::: PROVIDED DATA
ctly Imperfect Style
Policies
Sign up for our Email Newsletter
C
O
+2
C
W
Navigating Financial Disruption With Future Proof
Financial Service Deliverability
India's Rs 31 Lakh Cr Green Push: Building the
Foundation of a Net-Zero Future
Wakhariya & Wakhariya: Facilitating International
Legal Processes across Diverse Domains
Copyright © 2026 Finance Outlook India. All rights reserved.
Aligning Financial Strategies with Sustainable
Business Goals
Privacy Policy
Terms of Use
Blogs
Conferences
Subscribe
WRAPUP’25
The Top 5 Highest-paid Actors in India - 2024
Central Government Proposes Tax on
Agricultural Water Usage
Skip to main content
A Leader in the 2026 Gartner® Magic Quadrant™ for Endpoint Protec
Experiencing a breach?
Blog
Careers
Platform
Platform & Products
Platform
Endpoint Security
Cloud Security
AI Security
::::::
::: PROVIDED DATA
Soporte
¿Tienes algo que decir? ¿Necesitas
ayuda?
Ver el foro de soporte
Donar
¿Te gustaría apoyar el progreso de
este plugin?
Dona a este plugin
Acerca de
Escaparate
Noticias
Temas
::::::
Go over the records above and tally each line that includes "Endpoint". Give the total by itself.

:: SOLUTION ::
2